Fort Worth Star-Telegram - 8/1/2018

Aug. 01--FORT WORTH -- Let's talk deals.

County leaders say they can get us $1.2 billion toward better healthcare.

They say it won't cost us a penny more on the tax rate.

Actually, it'll cost us a few dollars more in taxes, because property values go up.

But the plan for expanding the JPS Health Network county healthcare system is really a pretty remarkable deal.

County commissioners took a flawed JPS proposal that would have borrowed $809 million for a new tower and psychiatric hospital, tweaked the plan with help from experts, and now will leverage $1.2 billion in expansion from $800 million in bonds.

After a series of committee and public meetings, commissioners agreed to ask voters Nov. 6 to borrow up to $800 million for:

-- A new psychiatric hospital triple the size of the current facility.

(Right now, in a county of 2.1 million people, our emergency psychiatric hospital can only keep the 96 patients who need help most.)

-- Four new regional medical centers in southwest Arlington near Kennedale; between Saginaw and Keller; near White Settlement; and in far southwest Fort Worth near North Crowley High School. (Another is already planned in Euless.)

-- A new day surgery center so nonemergency patients don't have to wait their turn between emergency cases.

-- An expanded central hospital at 1500 S. Main St.

-- And a renovated cancer clinic at 1450 Eighth Ave., rented from UT Southwestern Moncrief Cancer Center, which moved to a newer location.

"What we're proposing would deliver a lot more than the old proposal," said County Administrator G.K. Maenius, the official who helps the elected Commissioners' Court manage county dollars.

The difference: Commissioners are expecting the hospital district to pitch in $300 million of its own money.

That'd come from revenues, outside sources and federal funding.

(You might not know this, but JPS earns more money on its own than it gets in taxpayer subsidies for indigent care.)
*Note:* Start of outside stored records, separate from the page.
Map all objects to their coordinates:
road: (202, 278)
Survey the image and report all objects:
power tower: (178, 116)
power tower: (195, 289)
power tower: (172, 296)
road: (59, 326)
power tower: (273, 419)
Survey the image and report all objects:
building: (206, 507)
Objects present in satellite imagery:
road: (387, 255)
How did commissioners work this deal?

Maenius gave them the credit.

"I don't think it's a big secret that in the first effort, the hospital district was a big driver," he said.
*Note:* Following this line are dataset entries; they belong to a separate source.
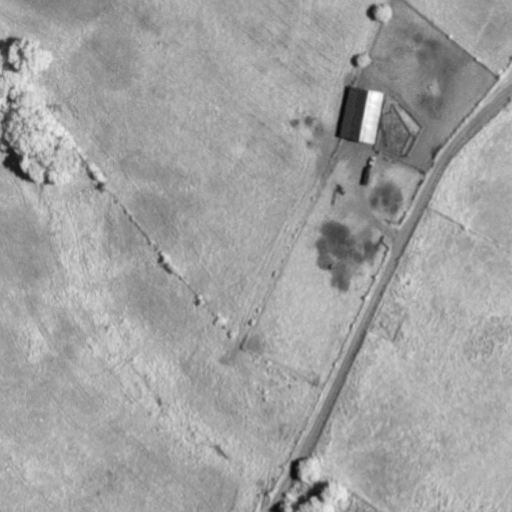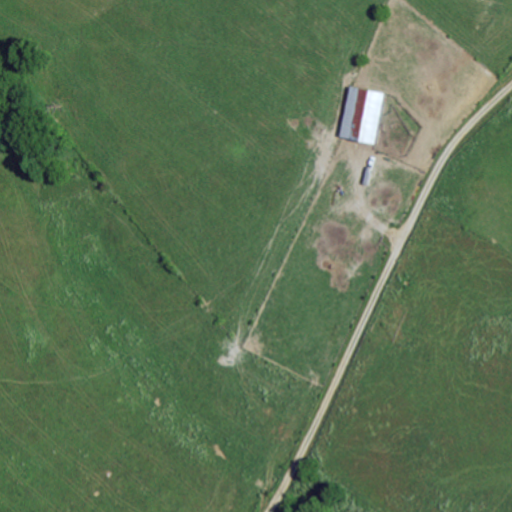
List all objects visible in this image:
building: (362, 113)
road: (366, 262)
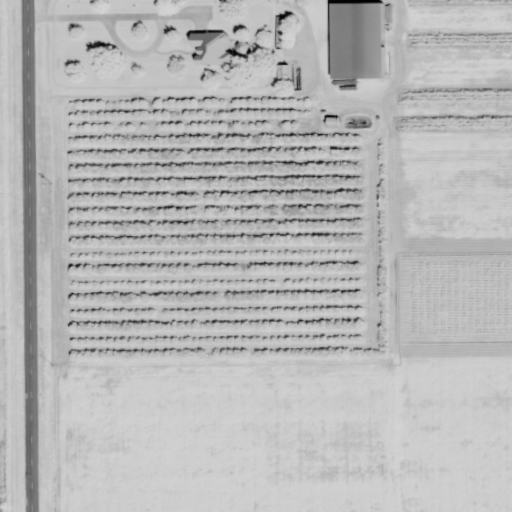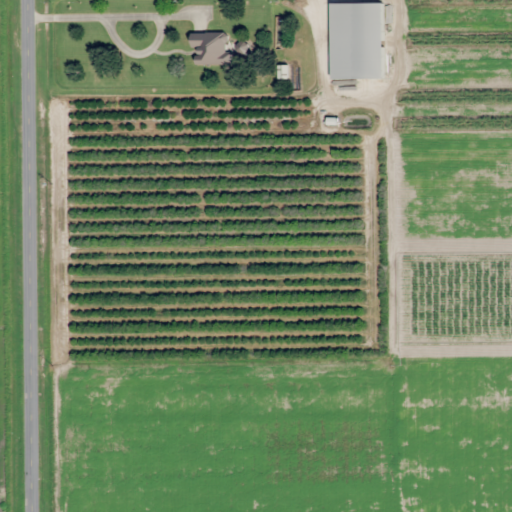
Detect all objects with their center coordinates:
building: (357, 41)
building: (211, 49)
road: (29, 256)
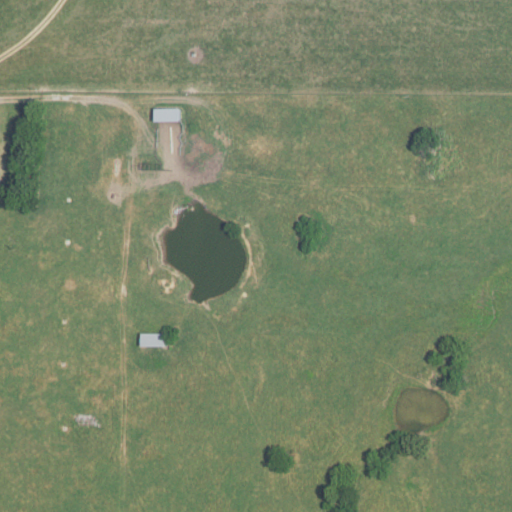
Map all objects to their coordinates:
road: (255, 91)
building: (168, 114)
road: (126, 202)
building: (155, 340)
"They didn't have a lot of experience."

Critics quickly found flaws, mostly that the plan overbuilt in central Fort Worth and ignored the need for subsidized healthcare in suburbs.

"That was a big issue," said County Judge Glen Whitley, a Hurst Republican.

"If you were sick and couldn't get to Fort Worth, sometimes you had to call an ambulance. Patients were in much worse condition than if they could go to a closer health center."

Everybody agreed that the new psychiatric hospital was No. 1 on the to-do list.

"People need help, and if they can't get help, they wind up in jail," Whitley said: "Let's get them the help."

He also talked about how an expanded JPS will serve graduate medical students training at the new TCU and UNT Health Science Center School of Medicine opening next year. Southside planners have said they hope the two can share a facility.

"The big message is that JPS is going to play a major role in the delivery of healthcare," Whitley said.

"This is really the public health and hospital system for an entire county."

Commissioner Andy Nguyen, a Grand Prairie Republican, was the only dissenter. He argued for a $750 million bond election instead.

"When it comes to debt, the lesser the better," he said.

That'll be up to voters in November.